Three years ago we told you about the day Stephen Pyles
woke up to find his home, located in the Baltimore suburbs, ransacked and money and credit cards missing. It was also the day police arrested him for trying to explain to officers his frustration at the constant burglaries. Pyles called officers to report the crime through his TTY
telephone. While getting a report of the crime, Officer Louis Facciponti
claims the deaf man in his 50s punched him “suddenly and without warning." But a paramedic who saw the whole thing says Pyles was only trying to get the officer's attention by putting a note to the officer’s chest that explained his frustration at feeling that his home was unsafe.

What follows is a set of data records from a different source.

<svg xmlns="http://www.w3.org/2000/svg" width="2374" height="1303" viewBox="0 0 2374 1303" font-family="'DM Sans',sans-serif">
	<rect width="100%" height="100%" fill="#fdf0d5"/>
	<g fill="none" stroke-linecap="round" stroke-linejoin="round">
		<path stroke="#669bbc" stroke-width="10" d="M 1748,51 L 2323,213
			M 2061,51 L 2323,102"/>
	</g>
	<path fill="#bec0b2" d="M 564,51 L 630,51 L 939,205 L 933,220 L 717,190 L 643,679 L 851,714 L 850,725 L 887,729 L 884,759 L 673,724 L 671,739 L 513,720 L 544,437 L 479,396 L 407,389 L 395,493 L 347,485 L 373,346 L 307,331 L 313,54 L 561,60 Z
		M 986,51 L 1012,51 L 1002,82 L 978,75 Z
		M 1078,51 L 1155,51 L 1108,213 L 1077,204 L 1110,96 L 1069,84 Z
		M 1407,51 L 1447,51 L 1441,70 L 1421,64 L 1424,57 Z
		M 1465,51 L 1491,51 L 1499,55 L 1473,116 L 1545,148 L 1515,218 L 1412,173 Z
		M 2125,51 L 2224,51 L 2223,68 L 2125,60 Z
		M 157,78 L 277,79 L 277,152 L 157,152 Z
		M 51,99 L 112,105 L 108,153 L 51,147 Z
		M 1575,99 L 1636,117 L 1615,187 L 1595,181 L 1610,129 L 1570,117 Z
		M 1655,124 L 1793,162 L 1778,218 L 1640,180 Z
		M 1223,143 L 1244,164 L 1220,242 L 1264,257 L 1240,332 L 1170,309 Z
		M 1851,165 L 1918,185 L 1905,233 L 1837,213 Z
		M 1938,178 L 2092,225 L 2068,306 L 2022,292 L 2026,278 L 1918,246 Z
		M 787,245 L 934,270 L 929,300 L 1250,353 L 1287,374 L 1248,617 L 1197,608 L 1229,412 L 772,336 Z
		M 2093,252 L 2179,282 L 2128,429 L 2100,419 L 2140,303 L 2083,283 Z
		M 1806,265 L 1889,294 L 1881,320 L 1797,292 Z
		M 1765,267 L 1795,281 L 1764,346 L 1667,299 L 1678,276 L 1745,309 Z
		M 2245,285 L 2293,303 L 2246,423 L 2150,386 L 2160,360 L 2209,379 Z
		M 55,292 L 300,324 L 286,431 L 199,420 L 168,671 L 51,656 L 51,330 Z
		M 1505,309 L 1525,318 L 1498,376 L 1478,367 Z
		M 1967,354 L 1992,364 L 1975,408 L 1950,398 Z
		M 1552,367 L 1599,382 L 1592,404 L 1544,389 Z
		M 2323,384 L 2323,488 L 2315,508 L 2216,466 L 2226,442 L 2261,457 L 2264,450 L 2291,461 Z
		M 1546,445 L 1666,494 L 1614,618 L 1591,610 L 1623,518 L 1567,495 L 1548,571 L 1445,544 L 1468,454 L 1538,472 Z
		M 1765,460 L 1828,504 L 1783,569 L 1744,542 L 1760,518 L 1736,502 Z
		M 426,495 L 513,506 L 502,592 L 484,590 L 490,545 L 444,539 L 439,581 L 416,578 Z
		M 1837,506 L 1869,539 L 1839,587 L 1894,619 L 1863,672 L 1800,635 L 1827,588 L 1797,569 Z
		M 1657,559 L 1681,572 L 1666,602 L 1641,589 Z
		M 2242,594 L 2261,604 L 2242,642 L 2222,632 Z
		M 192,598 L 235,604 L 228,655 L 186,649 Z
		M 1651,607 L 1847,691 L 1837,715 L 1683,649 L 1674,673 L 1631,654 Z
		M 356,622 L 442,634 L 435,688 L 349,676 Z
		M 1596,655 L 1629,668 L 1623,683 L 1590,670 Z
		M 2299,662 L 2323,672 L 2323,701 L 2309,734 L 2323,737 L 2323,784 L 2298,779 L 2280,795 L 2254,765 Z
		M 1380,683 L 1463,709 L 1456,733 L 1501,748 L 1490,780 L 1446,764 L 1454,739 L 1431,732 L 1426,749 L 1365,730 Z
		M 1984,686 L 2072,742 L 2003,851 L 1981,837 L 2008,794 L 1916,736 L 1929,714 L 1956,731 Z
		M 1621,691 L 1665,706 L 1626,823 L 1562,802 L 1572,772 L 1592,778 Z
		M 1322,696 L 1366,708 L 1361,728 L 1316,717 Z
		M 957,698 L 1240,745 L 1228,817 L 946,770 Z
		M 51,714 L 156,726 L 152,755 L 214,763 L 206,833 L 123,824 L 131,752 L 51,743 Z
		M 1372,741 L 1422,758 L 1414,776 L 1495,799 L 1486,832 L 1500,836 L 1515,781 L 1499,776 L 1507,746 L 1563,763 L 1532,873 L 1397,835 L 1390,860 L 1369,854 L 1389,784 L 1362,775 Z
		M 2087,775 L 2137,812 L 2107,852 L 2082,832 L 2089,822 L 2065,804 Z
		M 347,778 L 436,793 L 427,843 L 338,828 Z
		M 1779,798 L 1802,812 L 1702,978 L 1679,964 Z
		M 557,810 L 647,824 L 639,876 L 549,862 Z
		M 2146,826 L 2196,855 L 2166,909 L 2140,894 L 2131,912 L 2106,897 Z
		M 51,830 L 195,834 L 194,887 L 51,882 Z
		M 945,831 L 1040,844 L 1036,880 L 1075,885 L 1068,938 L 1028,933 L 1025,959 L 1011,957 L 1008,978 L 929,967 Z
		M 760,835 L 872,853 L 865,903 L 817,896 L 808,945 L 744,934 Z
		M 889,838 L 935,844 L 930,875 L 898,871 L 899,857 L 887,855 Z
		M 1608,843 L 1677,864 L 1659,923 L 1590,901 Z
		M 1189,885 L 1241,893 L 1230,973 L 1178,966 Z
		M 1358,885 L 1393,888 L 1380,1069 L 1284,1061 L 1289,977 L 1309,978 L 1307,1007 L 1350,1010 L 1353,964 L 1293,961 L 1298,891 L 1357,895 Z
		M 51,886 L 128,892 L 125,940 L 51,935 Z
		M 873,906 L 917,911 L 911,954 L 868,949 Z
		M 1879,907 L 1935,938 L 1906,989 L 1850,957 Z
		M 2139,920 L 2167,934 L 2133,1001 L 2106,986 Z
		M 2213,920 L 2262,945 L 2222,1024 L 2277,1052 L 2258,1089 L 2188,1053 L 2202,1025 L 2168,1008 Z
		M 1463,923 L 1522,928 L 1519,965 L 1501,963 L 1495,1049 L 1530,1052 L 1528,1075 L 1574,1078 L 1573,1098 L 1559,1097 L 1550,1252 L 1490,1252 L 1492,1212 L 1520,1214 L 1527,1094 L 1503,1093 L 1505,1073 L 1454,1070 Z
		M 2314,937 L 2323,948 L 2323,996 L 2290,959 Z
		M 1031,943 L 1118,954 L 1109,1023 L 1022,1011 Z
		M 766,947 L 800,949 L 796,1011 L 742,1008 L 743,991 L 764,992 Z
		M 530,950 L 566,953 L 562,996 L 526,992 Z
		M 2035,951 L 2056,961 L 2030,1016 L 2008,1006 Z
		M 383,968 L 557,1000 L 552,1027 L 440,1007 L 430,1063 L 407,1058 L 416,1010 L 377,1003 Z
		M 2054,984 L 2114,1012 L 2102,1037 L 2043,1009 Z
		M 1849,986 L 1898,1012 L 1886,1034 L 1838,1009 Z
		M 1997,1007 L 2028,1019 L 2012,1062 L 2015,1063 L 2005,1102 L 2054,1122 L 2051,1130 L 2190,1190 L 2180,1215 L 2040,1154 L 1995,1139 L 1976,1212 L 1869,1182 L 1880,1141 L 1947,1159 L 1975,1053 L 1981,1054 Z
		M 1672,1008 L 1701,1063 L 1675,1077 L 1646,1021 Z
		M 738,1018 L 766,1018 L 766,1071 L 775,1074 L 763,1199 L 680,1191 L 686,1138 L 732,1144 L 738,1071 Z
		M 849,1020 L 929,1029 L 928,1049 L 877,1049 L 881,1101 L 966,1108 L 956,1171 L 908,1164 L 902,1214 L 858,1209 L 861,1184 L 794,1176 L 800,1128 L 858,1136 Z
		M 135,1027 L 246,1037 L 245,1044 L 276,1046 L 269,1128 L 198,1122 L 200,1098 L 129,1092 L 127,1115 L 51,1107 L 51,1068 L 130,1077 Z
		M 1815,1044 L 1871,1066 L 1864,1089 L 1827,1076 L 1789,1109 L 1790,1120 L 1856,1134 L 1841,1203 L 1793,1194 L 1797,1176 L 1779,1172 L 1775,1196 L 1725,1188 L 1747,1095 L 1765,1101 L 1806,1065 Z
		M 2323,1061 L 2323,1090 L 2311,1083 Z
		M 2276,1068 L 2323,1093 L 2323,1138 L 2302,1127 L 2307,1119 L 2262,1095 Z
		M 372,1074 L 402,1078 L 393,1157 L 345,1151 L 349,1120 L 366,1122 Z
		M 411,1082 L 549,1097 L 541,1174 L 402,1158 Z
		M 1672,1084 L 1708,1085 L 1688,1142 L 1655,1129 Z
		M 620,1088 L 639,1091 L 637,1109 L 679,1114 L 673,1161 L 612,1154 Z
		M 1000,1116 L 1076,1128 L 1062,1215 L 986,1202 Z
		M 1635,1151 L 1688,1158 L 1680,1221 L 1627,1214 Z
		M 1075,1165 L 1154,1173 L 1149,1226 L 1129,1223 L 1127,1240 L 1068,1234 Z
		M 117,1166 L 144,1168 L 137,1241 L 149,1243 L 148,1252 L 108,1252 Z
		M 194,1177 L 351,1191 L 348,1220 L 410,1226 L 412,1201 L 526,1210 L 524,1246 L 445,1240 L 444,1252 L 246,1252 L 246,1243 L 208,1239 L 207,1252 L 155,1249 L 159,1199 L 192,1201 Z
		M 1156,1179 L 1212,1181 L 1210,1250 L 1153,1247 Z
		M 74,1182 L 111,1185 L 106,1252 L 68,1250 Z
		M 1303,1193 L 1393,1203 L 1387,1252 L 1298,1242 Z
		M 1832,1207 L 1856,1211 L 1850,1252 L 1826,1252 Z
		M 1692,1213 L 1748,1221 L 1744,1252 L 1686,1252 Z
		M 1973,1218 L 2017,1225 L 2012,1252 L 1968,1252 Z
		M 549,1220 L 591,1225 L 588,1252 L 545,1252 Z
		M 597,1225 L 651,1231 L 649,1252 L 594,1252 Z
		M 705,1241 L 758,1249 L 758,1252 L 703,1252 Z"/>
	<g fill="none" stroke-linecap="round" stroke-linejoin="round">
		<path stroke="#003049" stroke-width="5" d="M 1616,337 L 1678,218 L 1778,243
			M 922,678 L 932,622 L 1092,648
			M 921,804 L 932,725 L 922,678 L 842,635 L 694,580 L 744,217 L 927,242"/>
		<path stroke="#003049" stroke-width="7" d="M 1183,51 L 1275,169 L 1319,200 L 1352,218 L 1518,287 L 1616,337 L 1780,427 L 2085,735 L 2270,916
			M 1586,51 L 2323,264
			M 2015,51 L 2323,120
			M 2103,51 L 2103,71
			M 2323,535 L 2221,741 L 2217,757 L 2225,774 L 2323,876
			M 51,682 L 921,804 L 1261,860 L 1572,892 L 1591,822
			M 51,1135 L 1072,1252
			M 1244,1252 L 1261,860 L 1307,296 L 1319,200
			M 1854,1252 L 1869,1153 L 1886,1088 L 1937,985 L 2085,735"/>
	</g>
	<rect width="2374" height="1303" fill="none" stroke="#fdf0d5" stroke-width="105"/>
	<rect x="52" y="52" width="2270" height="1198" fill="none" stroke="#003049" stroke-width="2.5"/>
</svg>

He was upset that police had done nothing to stop people from repeatedly breaking into his home while he and his family sleep. Pyles was wrestled to the ground and Facciponti refused his family's request that he be handcuffed in front, so he could sign or write notes. Pyles wound up in the hospital after the confrontation because he had just undergone neck surgery and was re-injured during the scuffle. But the officer refused to let paramedics check put Pyles before hauling him off in the police car. Pyles was charged with second-degree assault and resisting arrest. Prosecutors dropped all the charges because the only non family witness confirmed the deaf man’s story and not the officer’s version of what happened. Last year, the Pasadena, Maryland man filed a lawsuit against Arundel County
for false arrest. Now, the county has paid Pyle $200,000 to settle the suit. There was no apology offered and the officers involved are still on the police force. The head of the police union representing the officers says it was a frivolous lawsuit and the county would have won the case if it had gone to trial.